WHAT YOU SHOULD DO: Would you print the entire listing exactly, leaving nothing out?

────────────────────

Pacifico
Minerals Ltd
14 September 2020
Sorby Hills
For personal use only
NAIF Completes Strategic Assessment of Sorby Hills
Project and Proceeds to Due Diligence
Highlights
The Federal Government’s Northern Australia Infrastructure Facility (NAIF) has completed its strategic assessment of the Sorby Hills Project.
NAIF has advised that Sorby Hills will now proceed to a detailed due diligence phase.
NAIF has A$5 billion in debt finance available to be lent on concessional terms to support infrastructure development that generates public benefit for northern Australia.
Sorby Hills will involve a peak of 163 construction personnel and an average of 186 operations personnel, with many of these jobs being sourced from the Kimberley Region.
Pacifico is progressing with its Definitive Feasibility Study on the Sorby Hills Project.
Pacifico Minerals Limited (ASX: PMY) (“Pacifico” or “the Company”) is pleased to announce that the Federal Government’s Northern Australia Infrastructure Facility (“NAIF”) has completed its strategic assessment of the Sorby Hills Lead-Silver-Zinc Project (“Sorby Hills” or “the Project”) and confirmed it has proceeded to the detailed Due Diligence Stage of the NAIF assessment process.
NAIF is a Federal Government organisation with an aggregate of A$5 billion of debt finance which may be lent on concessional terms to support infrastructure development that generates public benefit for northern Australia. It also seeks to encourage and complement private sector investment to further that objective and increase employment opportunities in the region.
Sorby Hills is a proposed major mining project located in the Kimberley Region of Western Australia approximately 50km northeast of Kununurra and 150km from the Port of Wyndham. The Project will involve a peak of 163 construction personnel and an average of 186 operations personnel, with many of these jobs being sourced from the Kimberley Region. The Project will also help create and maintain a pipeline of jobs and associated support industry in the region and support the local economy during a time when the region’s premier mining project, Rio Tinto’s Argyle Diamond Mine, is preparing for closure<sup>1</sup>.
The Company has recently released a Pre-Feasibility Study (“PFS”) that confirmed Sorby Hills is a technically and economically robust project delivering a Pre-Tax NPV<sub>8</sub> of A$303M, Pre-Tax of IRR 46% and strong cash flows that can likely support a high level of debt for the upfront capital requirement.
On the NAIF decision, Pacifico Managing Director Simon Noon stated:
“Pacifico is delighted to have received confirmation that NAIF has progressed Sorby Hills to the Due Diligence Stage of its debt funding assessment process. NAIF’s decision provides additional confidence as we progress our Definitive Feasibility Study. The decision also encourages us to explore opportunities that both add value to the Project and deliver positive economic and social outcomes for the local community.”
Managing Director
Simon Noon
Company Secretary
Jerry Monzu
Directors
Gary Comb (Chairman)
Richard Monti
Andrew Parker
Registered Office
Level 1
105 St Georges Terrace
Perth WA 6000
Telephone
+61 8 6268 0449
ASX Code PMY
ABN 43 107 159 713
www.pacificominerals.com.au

────────────────────

SOLUTION TO THE PROBLEM:
Pacifico
Minerals Ltd
14 September 2020
Sorby Hills
For personal use only
NAIF Completes Strategic Assessment of Sorby Hills
Project and Proceeds to Due Diligence
Highlights
The Federal Government’s Northern Australia Infrastructure Facility (NAIF) has completed its strategic assessment of the Sorby Hills Project.
NAIF has advised that Sorby Hills will now proceed to a detailed due diligence phase.
NAIF has A$5 billion in debt finance available to be lent on concessional terms to support infrastructure development that generates public benefit for northern Australia.
Sorby Hills will involve a peak of 163 construction personnel and an average of 186 operations personnel, with many of these jobs being sourced from the Kimberley Region.
Pacifico is progressing with its Definitive Feasibility Study on the Sorby Hills Project.
Pacifico Minerals Limited (ASX: PMY) (“Pacifico” or “the Company”) is pleased to announce that the Federal Government’s Northern Australia Infrastructure Facility (“NAIF”) has completed its strategic assessment of the Sorby Hills Lead-Silver-Zinc Project (“Sorby Hills” or “the Project”) and confirmed it has proceeded to the detailed Due Diligence Stage of the NAIF assessment process.
NAIF is a Federal Government organisation with an aggregate of A$5 billion of debt finance which may be lent on concessional terms to support infrastructure development that generates public benefit for northern Australia. It also seeks to encourage and complement private sector investment to further that objective and increase employment opportunities in the region.
Sorby Hills is a proposed major mining project located in the Kimberley Region of Western Australia approximately 50km northeast of Kununurra and 150km from the Port of Wyndham. The Project will involve a peak of 163 construction personnel and an average of 186 operations personnel, with many of these jobs being sourced from the Kimberley Region. The Project will also help create and maintain a pipeline of jobs and associated support industry in the region and support the local economy during a time when the region’s premier mining project, Rio Tinto’s Argyle Diamond Mine, is preparing for closure<sup>1</sup>.
The Company has recently released a Pre-Feasibility Study (“PFS”) that confirmed Sorby Hills is a technically and economically robust project delivering a Pre-Tax NPV<sub>8</sub> of A$303M, Pre-Tax of IRR 46% and strong cash flows that can likely support a high level of debt for the upfront capital requirement.
On the NAIF decision, Pacifico Managing Director Simon Noon stated:
“Pacifico is delighted to have received confirmation that NAIF has progressed Sorby Hills to the Due Diligence Stage of its debt funding assessment process. NAIF’s decision provides additional confidence as we progress our Definitive Feasibility Study. The decision also encourages us to explore opportunities that both add value to the Project and deliver positive economic and social outcomes for the local community.”
Managing Director
Simon Noon
Company Secretary
Jerry Monzu
Directors
Gary Comb (Chairman)
Richard Monti
Andrew Parker
Registered Office
Level 1
105 St Georges Terrace
Perth WA 6000
Telephone
+61 8 6268 0449
ASX Code PMY
ABN 43 107 159 713
www.pacificominerals.com.au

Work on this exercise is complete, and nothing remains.